▸ Exercise instructions: Restate word for word the lines from the one containing "red candle [143,371,183,417]" through the end of the listing below, with both ends included.

-------- Supplied data

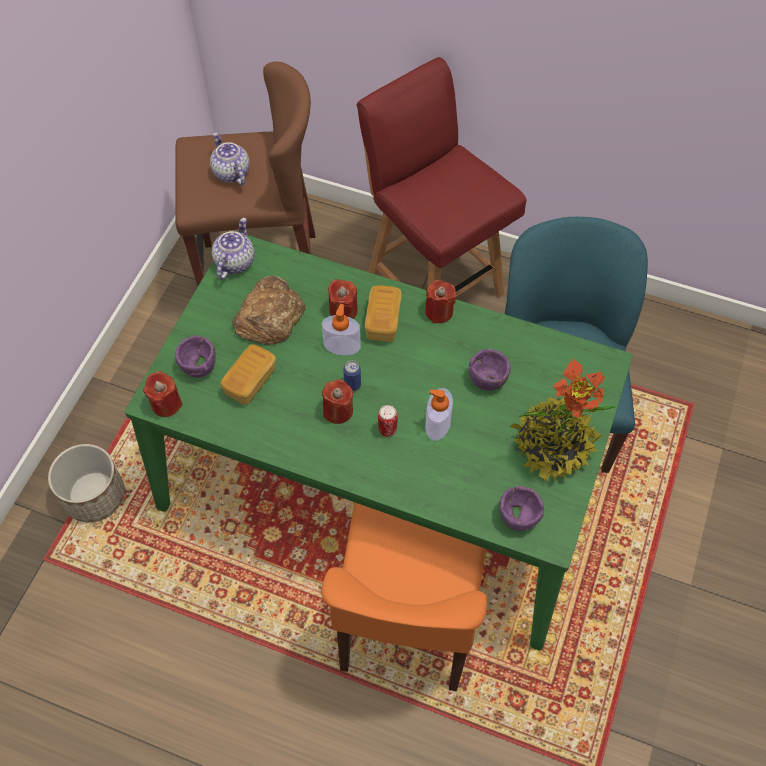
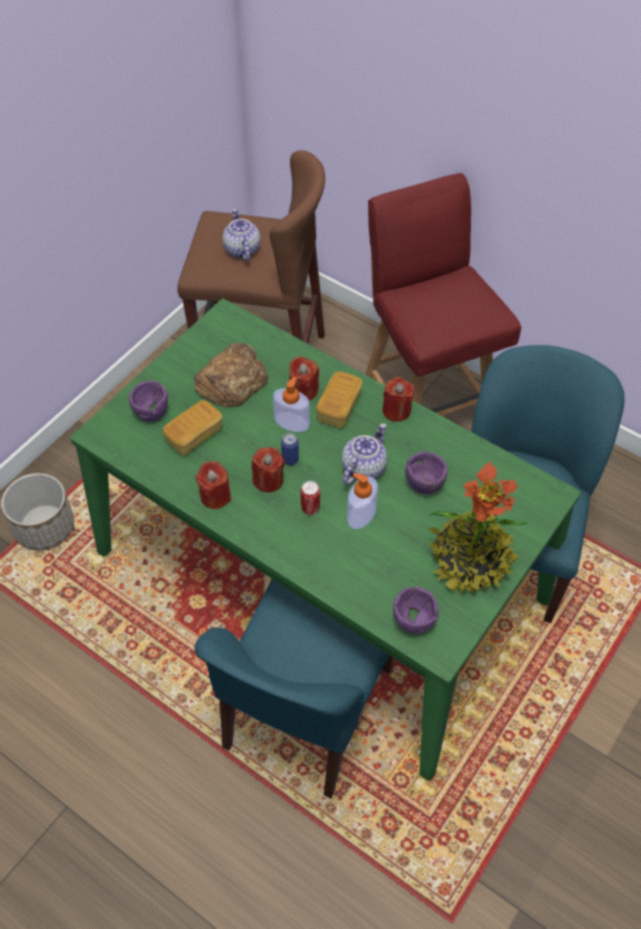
camera: 15 degrees right, 5 degrees down
red candle [143,371,183,417] -> red candle moved to [196,461,231,509]
teapot [212,218,254,280] -> teapot moved to [342,423,387,485]
orange chair [321,503,487,691] -> blue chair [195,579,394,798]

----------------

▸ Expected answer:
red candle [143,371,183,417] -> red candle moved to [196,461,231,509]
teapot [212,218,254,280] -> teapot moved to [342,423,387,485]
orange chair [321,503,487,691] -> blue chair [195,579,394,798]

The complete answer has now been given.